まず、グラフがほとんど意味をなさない。確かに「使いやすさ」は主観的なものなので、Unitoの責任は問わない。しかし、「コネクタ数」のグラフを見ると、視覚的な表現がかなり分かりにくい。あるグラフでは3,000がグラフ全体、別のグラフでは35がごく一部、そして3つ目のグラフでは500が他の2つのグラフと比べて予想よりもはるかに多い。そのため、グラフが読みにくく、少し疑問に思う。「統合の深さ」のスライダーも分かりにくい。
Zapierはこの市場で巨大な存在であり、真の分析もせずに切り捨てるのは間違いのように思えます。投資家として、私は非常にシンプルな疑問を抱いています。Zapierが一部の連携機能で双方向同期を開始するのを阻んでいるものは何でしょうか?
この競合スライドは、機会の大きさをうまく示していますが、競合相手を彼らが当然受けるに値するほど真剣に扱っていません。そのため、今回の資金調達ラウンドにおいて、Unitoにとってデューデリジェンスのプロセスは必要以上に困難になったのではないかと思います。
SaaS企業はもっと牽引されるべき
Unitoが一部のスライドを編集したことは承知していますが、それでも大きなチャンスを逃しています。SaaS企業には、プラットフォーム上で起こるあらゆることを測定できるという利点があります。創業チームが何を測定対象とするか、そしてどのような指標を目標とするかは、投資家候補にとって重要なストーリーの一部です。これは、ビジネスにおいてどのレバーが重要で、どのレバーを後回しにできるかを、あなたが理解していることをアピールする絶好の機会です。Unitoのプレゼン資料は全体的に、「私たちはあることを成し遂げました。そして今、そのことをもう少し進めていきます」という感じでした。なるほど、そうかもしれません。結局のところ、壊れていないものは直す必要はありません。

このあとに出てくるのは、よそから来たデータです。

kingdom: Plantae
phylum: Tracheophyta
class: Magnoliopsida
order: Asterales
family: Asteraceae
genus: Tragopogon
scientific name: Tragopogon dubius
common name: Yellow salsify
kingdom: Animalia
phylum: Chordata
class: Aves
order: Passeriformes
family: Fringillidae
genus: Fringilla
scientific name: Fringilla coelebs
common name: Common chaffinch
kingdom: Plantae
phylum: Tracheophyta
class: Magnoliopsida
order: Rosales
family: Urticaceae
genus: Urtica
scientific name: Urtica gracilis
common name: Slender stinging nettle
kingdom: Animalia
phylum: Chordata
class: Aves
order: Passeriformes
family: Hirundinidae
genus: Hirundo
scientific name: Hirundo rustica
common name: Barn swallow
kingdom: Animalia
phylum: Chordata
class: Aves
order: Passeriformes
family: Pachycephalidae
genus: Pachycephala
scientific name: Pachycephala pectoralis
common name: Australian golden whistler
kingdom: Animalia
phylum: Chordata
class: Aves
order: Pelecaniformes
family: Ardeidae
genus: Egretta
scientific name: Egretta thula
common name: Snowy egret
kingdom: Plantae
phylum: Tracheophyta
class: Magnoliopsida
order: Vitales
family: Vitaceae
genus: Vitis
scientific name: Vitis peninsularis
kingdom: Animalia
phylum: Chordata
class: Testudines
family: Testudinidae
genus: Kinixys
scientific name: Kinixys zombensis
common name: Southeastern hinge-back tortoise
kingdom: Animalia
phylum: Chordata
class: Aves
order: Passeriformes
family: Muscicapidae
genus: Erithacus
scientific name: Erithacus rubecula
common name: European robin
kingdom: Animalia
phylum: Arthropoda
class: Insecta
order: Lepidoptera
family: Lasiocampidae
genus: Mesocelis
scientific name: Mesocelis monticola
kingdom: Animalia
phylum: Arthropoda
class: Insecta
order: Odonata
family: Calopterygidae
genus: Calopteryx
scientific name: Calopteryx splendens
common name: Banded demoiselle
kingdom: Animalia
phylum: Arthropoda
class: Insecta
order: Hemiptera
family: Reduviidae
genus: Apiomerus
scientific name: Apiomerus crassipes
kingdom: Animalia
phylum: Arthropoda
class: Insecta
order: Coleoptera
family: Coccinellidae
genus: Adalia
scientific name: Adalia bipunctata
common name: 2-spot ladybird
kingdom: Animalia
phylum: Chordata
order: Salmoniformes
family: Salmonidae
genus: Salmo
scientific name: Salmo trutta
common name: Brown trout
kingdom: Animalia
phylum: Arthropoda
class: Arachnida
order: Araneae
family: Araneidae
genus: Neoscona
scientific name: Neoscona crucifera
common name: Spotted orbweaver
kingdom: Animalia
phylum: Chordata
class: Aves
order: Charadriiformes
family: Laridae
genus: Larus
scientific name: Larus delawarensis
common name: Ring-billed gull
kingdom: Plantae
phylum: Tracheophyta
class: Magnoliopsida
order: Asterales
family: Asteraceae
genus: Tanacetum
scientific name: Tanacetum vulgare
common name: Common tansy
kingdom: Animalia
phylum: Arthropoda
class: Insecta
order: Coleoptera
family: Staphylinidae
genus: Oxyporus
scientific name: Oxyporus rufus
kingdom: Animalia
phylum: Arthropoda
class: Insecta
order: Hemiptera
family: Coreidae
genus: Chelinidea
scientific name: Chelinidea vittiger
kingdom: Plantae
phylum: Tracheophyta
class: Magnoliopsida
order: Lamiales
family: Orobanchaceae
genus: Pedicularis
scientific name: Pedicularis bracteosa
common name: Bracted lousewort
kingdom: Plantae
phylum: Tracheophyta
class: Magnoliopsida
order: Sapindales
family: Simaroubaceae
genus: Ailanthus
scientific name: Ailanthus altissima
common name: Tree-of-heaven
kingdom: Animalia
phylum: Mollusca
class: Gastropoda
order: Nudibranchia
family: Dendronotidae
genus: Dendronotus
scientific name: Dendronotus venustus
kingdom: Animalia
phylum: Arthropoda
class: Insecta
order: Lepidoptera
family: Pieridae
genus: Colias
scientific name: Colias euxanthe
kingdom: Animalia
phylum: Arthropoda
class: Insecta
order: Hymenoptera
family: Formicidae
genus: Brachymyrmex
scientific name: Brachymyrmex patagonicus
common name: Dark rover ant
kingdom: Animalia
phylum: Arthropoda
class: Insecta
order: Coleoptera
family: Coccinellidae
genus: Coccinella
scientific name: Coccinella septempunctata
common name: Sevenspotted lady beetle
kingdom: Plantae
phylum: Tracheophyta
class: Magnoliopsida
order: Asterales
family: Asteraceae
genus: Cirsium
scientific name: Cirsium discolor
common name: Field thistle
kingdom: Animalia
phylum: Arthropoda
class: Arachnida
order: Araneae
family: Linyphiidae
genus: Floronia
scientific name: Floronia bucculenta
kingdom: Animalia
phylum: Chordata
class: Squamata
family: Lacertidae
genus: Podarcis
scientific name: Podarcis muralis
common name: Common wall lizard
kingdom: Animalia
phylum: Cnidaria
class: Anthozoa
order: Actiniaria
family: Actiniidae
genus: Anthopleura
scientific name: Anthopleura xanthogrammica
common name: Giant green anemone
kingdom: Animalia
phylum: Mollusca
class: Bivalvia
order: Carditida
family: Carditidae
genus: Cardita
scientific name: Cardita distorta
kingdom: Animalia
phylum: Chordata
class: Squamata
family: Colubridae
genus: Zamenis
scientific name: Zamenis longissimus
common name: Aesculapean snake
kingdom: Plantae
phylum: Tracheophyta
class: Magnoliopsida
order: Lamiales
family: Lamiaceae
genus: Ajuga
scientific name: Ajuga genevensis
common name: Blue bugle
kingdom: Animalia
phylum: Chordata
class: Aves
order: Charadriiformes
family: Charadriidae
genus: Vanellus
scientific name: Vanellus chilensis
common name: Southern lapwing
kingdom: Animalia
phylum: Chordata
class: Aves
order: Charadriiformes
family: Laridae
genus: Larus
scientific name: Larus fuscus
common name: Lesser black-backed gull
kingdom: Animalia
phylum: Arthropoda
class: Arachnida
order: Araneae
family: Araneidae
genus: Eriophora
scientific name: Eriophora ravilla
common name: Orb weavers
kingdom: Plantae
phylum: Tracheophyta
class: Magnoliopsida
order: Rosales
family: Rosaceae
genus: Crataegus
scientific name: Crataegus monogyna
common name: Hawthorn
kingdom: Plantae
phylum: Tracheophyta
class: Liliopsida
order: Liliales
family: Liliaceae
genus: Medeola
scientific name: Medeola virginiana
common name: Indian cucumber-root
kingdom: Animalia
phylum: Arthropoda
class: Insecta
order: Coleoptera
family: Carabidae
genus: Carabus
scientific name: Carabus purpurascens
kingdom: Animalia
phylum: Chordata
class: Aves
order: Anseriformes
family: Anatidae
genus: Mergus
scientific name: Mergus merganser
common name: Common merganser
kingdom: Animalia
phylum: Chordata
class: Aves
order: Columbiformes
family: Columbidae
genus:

しかし、投資家としては残念です。成長段階の企業は膨大なデータを持っているはずで、企業が事業を正しい方向に導くために使っているダッシュボードのスクリーンショットを見せるだけでも、有意義な情報が得られるはずです。
このスライド デッキ内の唯一の確かなデータは (軸が編集されているにもかかわらず) 次のスライドです。

しかし、ここで会社が何を測定しているのかは分かりません。これはユーザー数でしょうか?同期数でしょうか?それとも収益でしょうか?
それでも、期待外れだったようです。この資料には、会社が現在採用しているビジネスモデルについては一切触れられていません。料金表のページには少しだけ記載されていますが、多くの情報が欠けているように感じます。
私がここで求めているビジネスダッシュボードには、顧客生涯価値(LTV)や顧客獲得コスト(CAC)といった指標が数多く含まれています。これらの指標が欠如しているため、このプレゼンテーションは企業の成熟度が実際よりもはるかに低いように受け取られてしまい、誰の役にも立ちません。